**SUPPLIED INFORMATION:**
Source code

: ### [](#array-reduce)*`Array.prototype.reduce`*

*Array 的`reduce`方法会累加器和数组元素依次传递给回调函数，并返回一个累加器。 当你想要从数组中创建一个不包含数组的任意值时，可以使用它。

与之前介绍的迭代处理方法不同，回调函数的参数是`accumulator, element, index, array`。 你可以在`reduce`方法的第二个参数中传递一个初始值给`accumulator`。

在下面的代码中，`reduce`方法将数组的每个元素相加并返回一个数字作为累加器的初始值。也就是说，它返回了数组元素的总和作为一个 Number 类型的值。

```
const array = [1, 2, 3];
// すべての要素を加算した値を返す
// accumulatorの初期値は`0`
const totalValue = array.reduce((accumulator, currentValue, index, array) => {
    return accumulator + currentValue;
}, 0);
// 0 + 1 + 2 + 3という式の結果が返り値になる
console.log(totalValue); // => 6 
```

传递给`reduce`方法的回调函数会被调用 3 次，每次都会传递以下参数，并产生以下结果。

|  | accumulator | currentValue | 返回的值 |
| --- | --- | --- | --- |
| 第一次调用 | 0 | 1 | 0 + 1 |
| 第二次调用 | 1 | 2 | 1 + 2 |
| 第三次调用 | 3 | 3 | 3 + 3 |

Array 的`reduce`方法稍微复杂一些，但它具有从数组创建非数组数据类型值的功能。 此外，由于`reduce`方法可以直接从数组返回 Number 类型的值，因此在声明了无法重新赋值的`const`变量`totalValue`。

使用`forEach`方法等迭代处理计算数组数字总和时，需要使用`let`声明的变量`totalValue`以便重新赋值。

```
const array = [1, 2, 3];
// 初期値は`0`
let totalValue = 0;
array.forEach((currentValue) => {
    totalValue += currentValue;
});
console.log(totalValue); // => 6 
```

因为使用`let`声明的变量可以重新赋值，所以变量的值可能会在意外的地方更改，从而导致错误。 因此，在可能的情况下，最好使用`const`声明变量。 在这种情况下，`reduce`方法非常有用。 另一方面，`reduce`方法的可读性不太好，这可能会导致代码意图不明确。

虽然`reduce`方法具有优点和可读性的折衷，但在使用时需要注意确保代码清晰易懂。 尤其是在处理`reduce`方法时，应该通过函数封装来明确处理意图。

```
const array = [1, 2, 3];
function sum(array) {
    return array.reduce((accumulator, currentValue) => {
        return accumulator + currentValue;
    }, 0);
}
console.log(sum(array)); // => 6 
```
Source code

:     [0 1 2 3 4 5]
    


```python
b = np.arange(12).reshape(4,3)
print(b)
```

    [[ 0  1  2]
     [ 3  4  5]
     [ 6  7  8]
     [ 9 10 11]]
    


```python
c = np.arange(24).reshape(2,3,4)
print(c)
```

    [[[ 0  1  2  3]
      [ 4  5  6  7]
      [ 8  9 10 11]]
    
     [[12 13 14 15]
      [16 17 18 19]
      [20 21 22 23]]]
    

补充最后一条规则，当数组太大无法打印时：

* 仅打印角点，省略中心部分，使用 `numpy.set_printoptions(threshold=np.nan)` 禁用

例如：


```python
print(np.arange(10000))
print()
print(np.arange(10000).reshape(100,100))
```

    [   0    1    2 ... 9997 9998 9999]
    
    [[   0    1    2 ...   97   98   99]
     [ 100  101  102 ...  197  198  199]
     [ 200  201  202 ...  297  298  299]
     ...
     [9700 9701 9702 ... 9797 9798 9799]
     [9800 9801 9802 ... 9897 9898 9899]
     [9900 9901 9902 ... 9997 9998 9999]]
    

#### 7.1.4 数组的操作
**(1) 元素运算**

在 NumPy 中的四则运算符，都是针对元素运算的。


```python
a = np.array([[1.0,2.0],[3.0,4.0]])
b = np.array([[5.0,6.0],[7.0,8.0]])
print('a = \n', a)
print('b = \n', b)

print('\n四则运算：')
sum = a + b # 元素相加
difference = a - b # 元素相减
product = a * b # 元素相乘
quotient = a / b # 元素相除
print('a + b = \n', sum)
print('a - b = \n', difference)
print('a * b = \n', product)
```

**AIM OF THE EXERCISE:** The records above should be duplicated in full, exactly as given.

**EXERCISE RESULT:**
Source code

: ### [](#array-reduce)*`Array.prototype.reduce`*

*Array 的`reduce`方法会累加器和数组元素依次传递给回调函数，并返回一个累加器。 当你想要从数组中创建一个不包含数组的任意值时，可以使用它。

与之前介绍的迭代处理方法不同，回调函数的参数是`accumulator, element, index, array`。 你可以在`reduce`方法的第二个参数中传递一个初始值给`accumulator`。

在下面的代码中，`reduce`方法将数组的每个元素相加并返回一个数字作为累加器的初始值。也就是说，它返回了数组元素的总和作为一个 Number 类型的值。

```
const array = [1, 2, 3];
// すべての要素を加算した値を返す
// accumulatorの初期値は`0`
const totalValue = array.reduce((accumulator, currentValue, index, array) => {
    return accumulator + currentValue;
}, 0);
// 0 + 1 + 2 + 3という式の結果が返り値になる
console.log(totalValue); // => 6 
```

传递给`reduce`方法的回调函数会被调用 3 次，每次都会传递以下参数，并产生以下结果。

|  | accumulator | currentValue | 返回的值 |
| --- | --- | --- | --- |
| 第一次调用 | 0 | 1 | 0 + 1 |
| 第二次调用 | 1 | 2 | 1 + 2 |
| 第三次调用 | 3 | 3 | 3 + 3 |

Array 的`reduce`方法稍微复杂一些，但它具有从数组创建非数组数据类型值的功能。 此外，由于`reduce`方法可以直接从数组返回 Number 类型的值，因此在声明了无法重新赋值的`const`变量`totalValue`。

使用`forEach`方法等迭代处理计算数组数字总和时，需要使用`let`声明的变量`totalValue`以便重新赋值。

```
const array = [1, 2, 3];
// 初期値は`0`
let totalValue = 0;
array.forEach((currentValue) => {
    totalValue += currentValue;
});
console.log(totalValue); // => 6 
```

因为使用`let`声明的变量可以重新赋值，所以变量的值可能会在意外的地方更改，从而导致错误。 因此，在可能的情况下，最好使用`const`声明变量。 在这种情况下，`reduce`方法非常有用。 另一方面，`reduce`方法的可读性不太好，这可能会导致代码意图不明确。

虽然`reduce`方法具有优点和可读性的折衷，但在使用时需要注意确保代码清晰易懂。 尤其是在处理`reduce`方法时，应该通过函数封装来明确处理意图。

```
const array = [1, 2, 3];
function sum(array) {
    return array.reduce((accumulator, currentValue) => {
        return accumulator + currentValue;
    }, 0);
}
console.log(sum(array)); // => 6 
```
Source code

:     [0 1 2 3 4 5]
    


```python
b = np.arange(12).reshape(4,3)
print(b)
```

    [[ 0  1  2]
     [ 3  4  5]
     [ 6  7  8]
     [ 9 10 11]]
    


```python
c = np.arange(24).reshape(2,3,4)
print(c)
```

    [[[ 0  1  2  3]
      [ 4  5  6  7]
      [ 8  9 10 11]]
    
     [[12 13 14 15]
      [16 17 18 19]
      [20 21 22 23]]]
    

补充最后一条规则，当数组太大无法打印时：

* 仅打印角点，省略中心部分，使用 `numpy.set_printoptions(threshold=np.nan)` 禁用

例如：


```python
print(np.arange(10000))
print()
print(np.arange(10000).reshape(100,100))
```

    [   0    1    2 ... 9997 9998 9999]
    
    [[   0    1    2 ...   97   98   99]
     [ 100  101  102 ...  197  198  199]
     [ 200  201  202 ...  297  298  299]
     ...
     [9700 9701 9702 ... 9797 9798 9799]
     [9800 9801 9802 ... 9897 9898 9899]
     [9900 9901 9902 ... 9997 9998 9999]]
    

#### 7.1.4 数组的操作
**(1) 元素运算**

在 NumPy 中的四则运算符，都是针对元素运算的。


```python
a = np.array([[1.0,2.0],[3.0,4.0]])
b = np.array([[5.0,6.0],[7.0,8.0]])
print('a = \n', a)
print('b = \n', b)

print('\n四则运算：')
sum = a + b # 元素相加
difference = a - b # 元素相减
product = a * b # 元素相乘
quotient = a / b # 元素相除
print('a + b = \n', sum)
print('a - b = \n', difference)
print('a * b = \n', product)
```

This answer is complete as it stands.